• **Available records**
%%

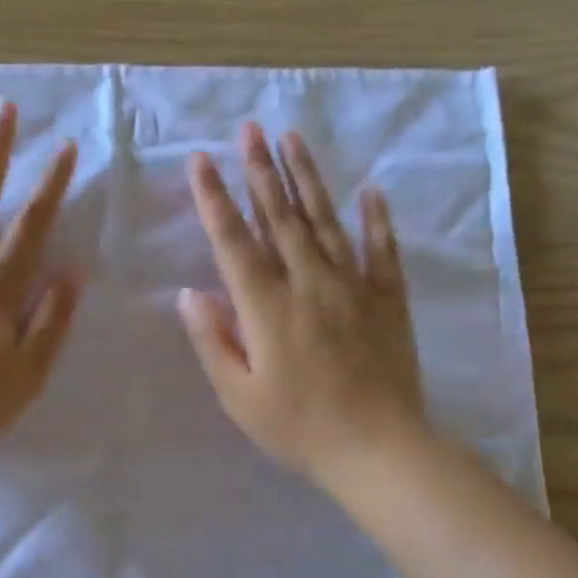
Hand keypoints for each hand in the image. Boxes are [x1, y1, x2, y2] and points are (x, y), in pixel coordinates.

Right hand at [179, 123, 424, 485]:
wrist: (377, 448)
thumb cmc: (298, 428)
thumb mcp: (239, 396)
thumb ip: (213, 341)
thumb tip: (189, 294)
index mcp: (267, 308)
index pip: (234, 242)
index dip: (215, 199)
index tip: (200, 160)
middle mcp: (309, 284)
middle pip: (281, 218)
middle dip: (260, 171)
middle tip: (248, 129)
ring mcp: (354, 288)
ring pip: (326, 222)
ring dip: (307, 180)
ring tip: (292, 140)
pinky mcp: (387, 301)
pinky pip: (382, 251)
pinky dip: (376, 220)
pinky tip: (370, 191)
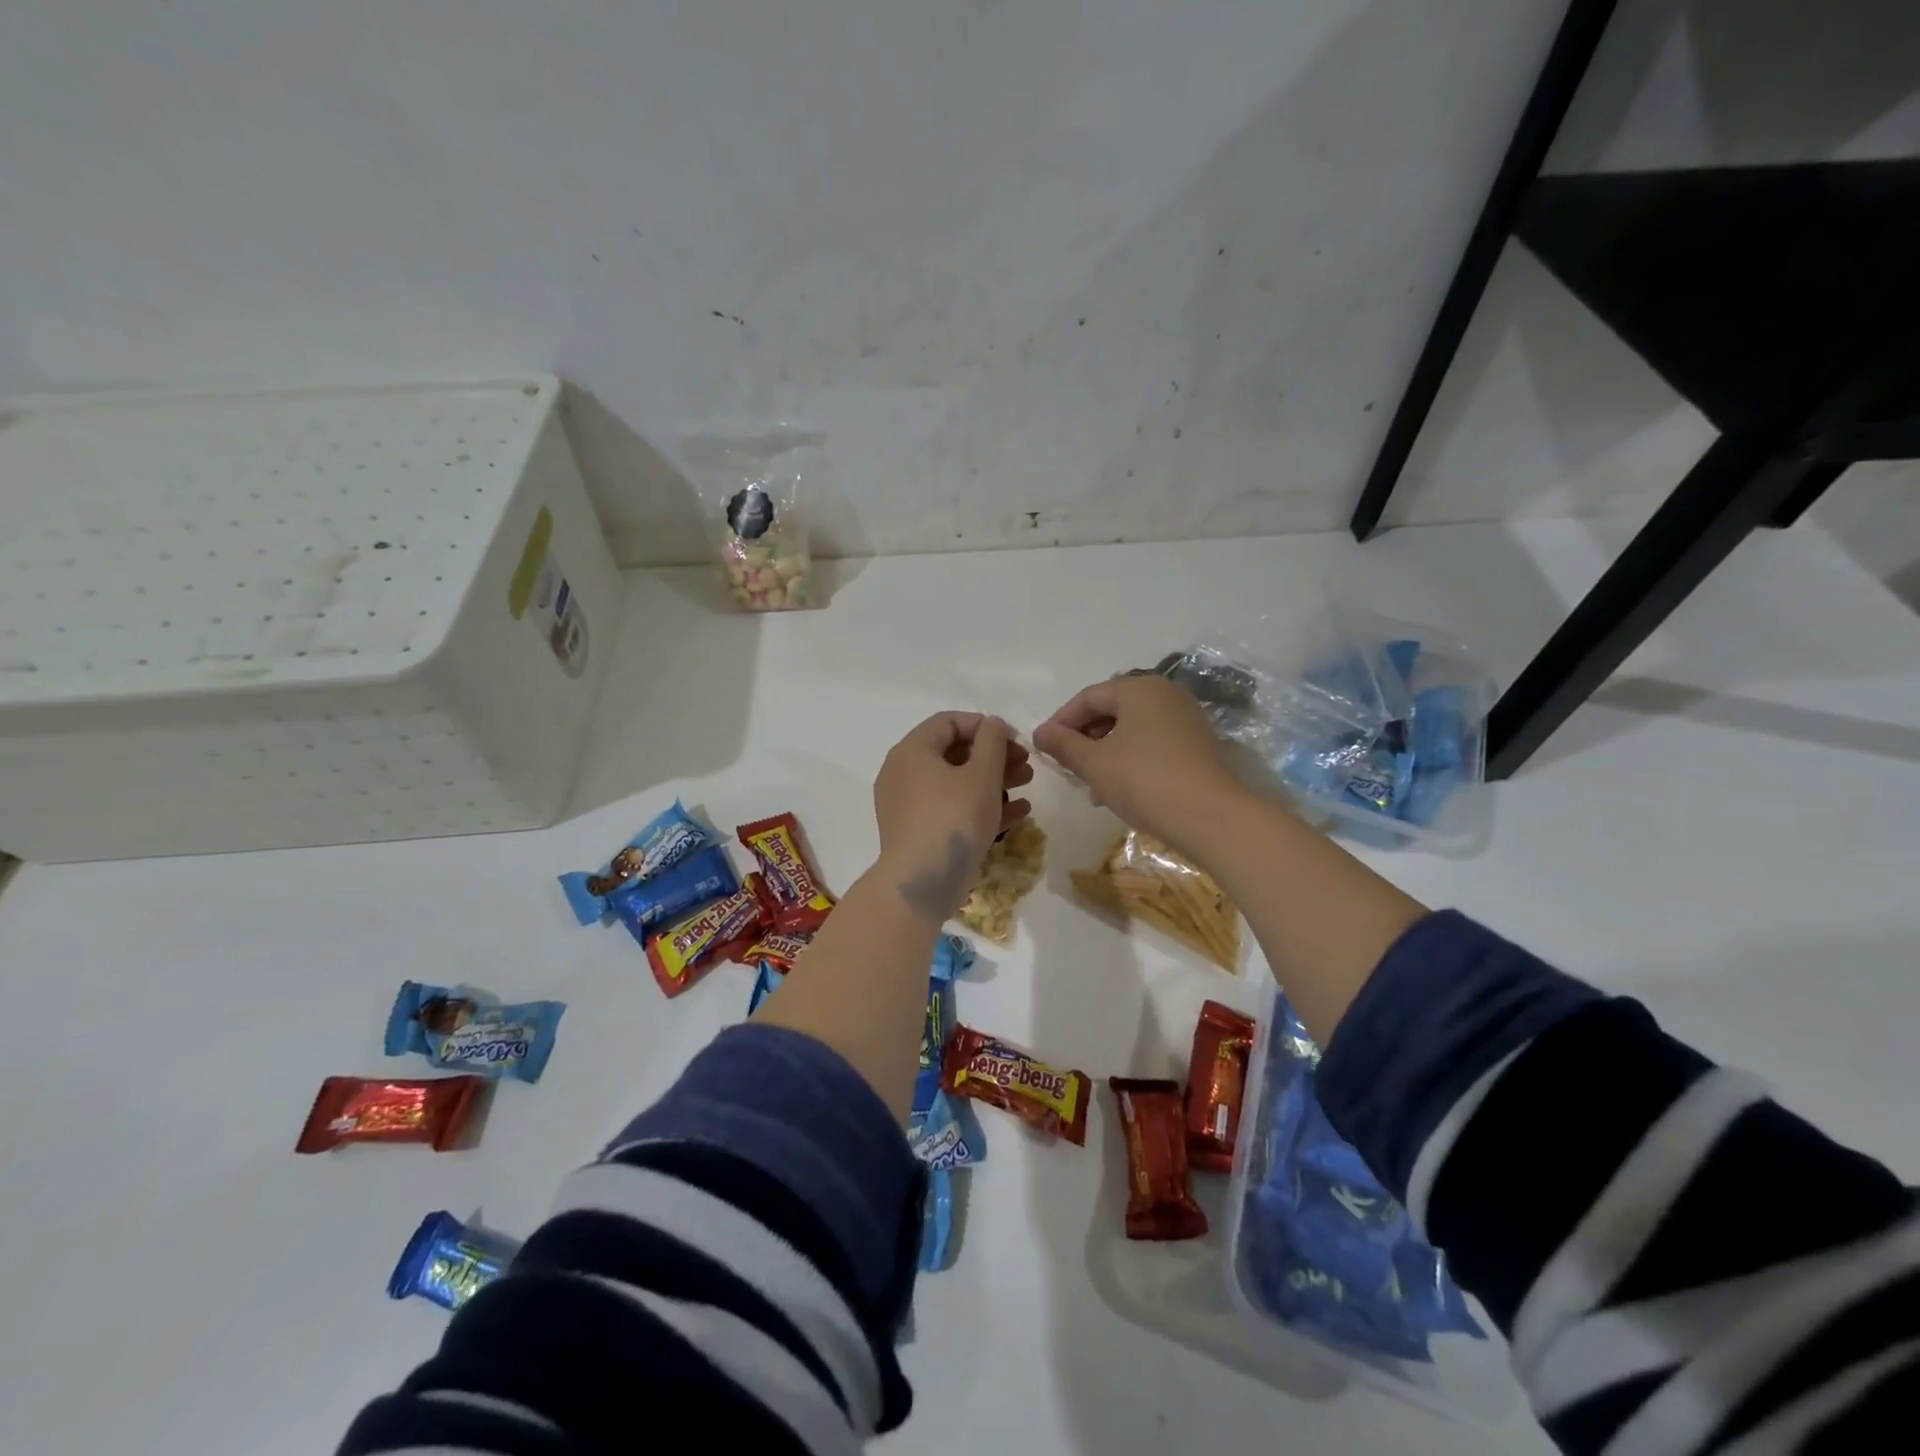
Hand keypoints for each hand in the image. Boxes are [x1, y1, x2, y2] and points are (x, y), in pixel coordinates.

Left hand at [874, 713, 1031, 918]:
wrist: (922, 882)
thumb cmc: (953, 818)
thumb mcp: (982, 775)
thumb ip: (992, 742)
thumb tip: (993, 724)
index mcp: (912, 750)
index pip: (949, 722)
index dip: (985, 726)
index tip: (1015, 740)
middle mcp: (903, 773)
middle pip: (954, 753)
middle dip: (994, 757)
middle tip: (1026, 765)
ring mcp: (907, 805)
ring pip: (955, 783)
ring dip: (993, 781)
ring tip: (1026, 786)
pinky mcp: (916, 832)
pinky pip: (950, 809)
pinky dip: (979, 806)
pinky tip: (1018, 814)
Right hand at [1034, 674, 1243, 858]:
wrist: (1212, 817)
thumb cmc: (1145, 781)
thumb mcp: (1095, 763)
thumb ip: (1063, 744)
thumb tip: (1041, 733)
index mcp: (1139, 689)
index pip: (1088, 697)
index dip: (1061, 721)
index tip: (1043, 747)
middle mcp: (1165, 694)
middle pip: (1112, 710)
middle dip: (1084, 738)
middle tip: (1066, 766)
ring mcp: (1185, 719)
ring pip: (1132, 729)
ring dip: (1105, 752)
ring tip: (1090, 785)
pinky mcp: (1197, 744)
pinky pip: (1152, 743)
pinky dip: (1129, 759)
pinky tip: (1119, 789)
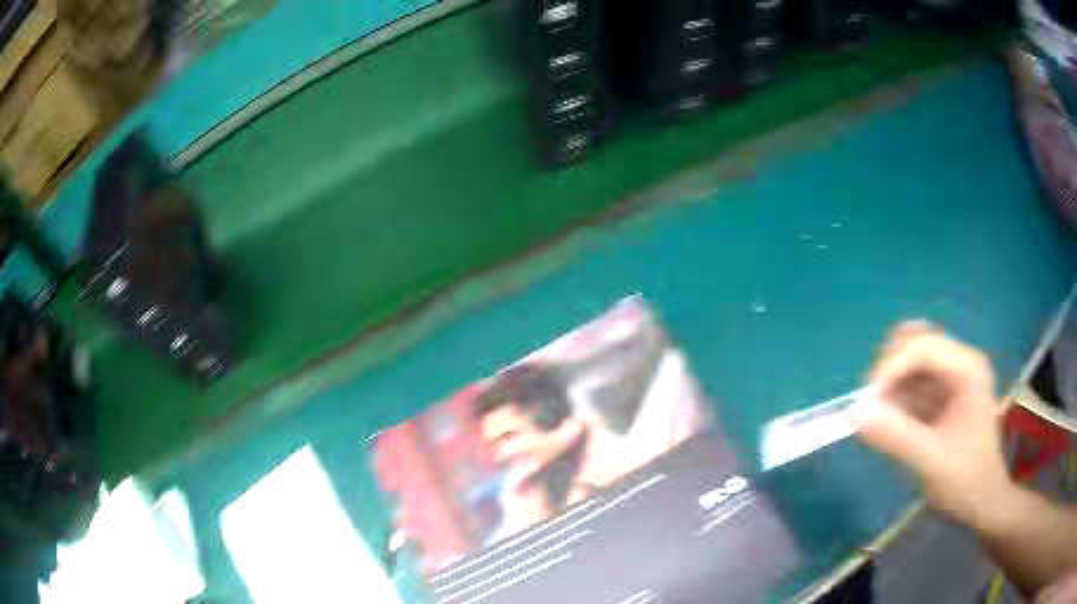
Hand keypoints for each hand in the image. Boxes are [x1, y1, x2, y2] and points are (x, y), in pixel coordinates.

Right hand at [853, 321, 1014, 529]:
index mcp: (967, 369)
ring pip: (911, 364)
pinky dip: (895, 400)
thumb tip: (854, 414)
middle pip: (917, 343)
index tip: (866, 400)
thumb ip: (896, 437)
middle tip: (872, 403)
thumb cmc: (966, 481)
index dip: (892, 365)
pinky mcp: (940, 398)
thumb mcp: (932, 462)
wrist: (982, 503)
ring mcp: (951, 380)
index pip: (924, 345)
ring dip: (891, 386)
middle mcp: (960, 364)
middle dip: (890, 369)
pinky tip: (890, 424)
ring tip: (879, 417)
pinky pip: (911, 387)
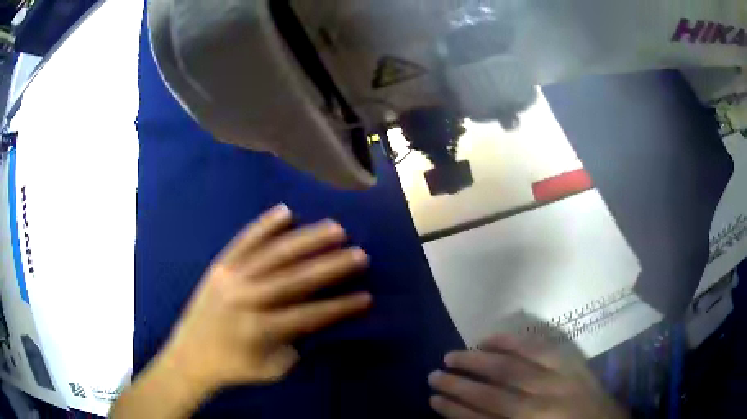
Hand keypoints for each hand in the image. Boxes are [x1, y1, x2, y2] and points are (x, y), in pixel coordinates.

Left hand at [159, 204, 371, 391]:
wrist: (190, 356)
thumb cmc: (233, 368)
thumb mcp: (272, 369)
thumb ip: (296, 344)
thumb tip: (315, 317)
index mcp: (260, 330)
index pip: (310, 315)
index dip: (341, 307)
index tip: (367, 297)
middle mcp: (247, 299)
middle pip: (296, 278)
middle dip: (332, 265)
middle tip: (360, 253)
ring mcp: (231, 277)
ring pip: (274, 253)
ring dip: (307, 239)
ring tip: (335, 228)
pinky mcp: (219, 266)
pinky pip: (244, 241)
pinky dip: (265, 225)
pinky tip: (286, 211)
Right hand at [428, 334, 628, 418]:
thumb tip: (468, 417)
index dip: (453, 411)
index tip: (432, 401)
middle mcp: (542, 405)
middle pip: (493, 393)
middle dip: (459, 384)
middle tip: (433, 375)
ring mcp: (559, 380)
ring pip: (512, 367)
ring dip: (479, 360)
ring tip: (453, 354)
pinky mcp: (572, 363)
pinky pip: (541, 346)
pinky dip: (514, 340)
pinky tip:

%%

Find the line with "thumb mcp: (982, 775)" in the entries above. Set down exactly every line from it up to and including the line with "index tip: (432, 401)", images excluded.

thumb mcp: (982, 775)
thumb ip: (992, 742)
thumb tip: (993, 724)
index mcp: (912, 750)
index pip: (949, 722)
index dip: (985, 726)
index tip: (1015, 740)
middle mcp: (903, 773)
middle pip: (954, 753)
middle dip: (994, 757)
middle tip: (1026, 765)
ring mcp: (907, 805)
ring pip: (955, 783)
ring dip: (993, 781)
ring tip: (1026, 786)
pinky mcp: (916, 832)
pinky pip: (950, 809)
pinky dip: (979, 806)
pinky tip: (1018, 814)
Right hand at [1034, 674, 1243, 858]:
wrist: (1212, 817)
thumb cmc: (1145, 781)
thumb mcp: (1095, 763)
thumb ip: (1063, 744)
thumb tip: (1041, 733)
index mcp: (1139, 689)
index pip: (1088, 697)
index dip: (1061, 721)
index tip: (1043, 747)
middle mcp: (1165, 694)
middle pip: (1112, 710)
middle dip: (1084, 738)
middle tip: (1066, 766)
ring mcp: (1185, 719)
ring pip: (1132, 729)
ring dip: (1105, 752)
ring tip: (1090, 785)
pinky mcp: (1197, 744)
pinky pip: (1152, 743)
pinky dip: (1129, 759)
pinky tip: (1119, 789)
Hand keypoints for each hand in the image. Boxes are [x1, y1, x2, y2] and points are (x, y), in pixel coordinates.

Right hand at [853, 321, 1014, 529]:
index mcp: (967, 369)
ring pip: (911, 364)
pinky dip: (895, 400)
thumb tip: (854, 414)
middle pip: (917, 343)
index tip: (866, 400)
thumb ip: (896, 437)
middle tip: (872, 403)
thumb cmc: (966, 481)
index dip: (892, 365)
pinky mcp: (940, 398)
thumb mcp: (932, 462)
wrist: (982, 503)
ring mcp: (951, 380)
index pip: (924, 345)
ring dip: (891, 386)
middle mcp: (960, 364)
middle dip: (890, 369)
pinky tip: (890, 424)
ring tip: (879, 417)
pinky pip: (911, 387)
Hand keypoints for each hand in the image. Boxes are [x1, y1, x2, y2] and points are (x, y), in pixel coordinates.

Left hand at [159, 204, 371, 391]:
wrist: (190, 356)
thumb cmc: (233, 368)
thumb mcp: (272, 369)
thumb ip: (296, 344)
thumb tip: (315, 317)
index mcp: (260, 330)
index pip: (310, 315)
index dip: (341, 307)
index tip: (367, 297)
middle mcp: (247, 299)
middle pip: (296, 278)
middle dip: (332, 265)
middle tip: (360, 253)
ring mcp: (231, 277)
ring pip: (274, 253)
ring dip: (307, 239)
ring tip: (335, 228)
pinky mcp: (219, 266)
pinky pip: (244, 241)
pinky dip: (265, 225)
pinky tip: (286, 211)
Right hand at [428, 334, 628, 418]:
thumb tip: (468, 417)
index dip: (453, 411)
index tip: (432, 401)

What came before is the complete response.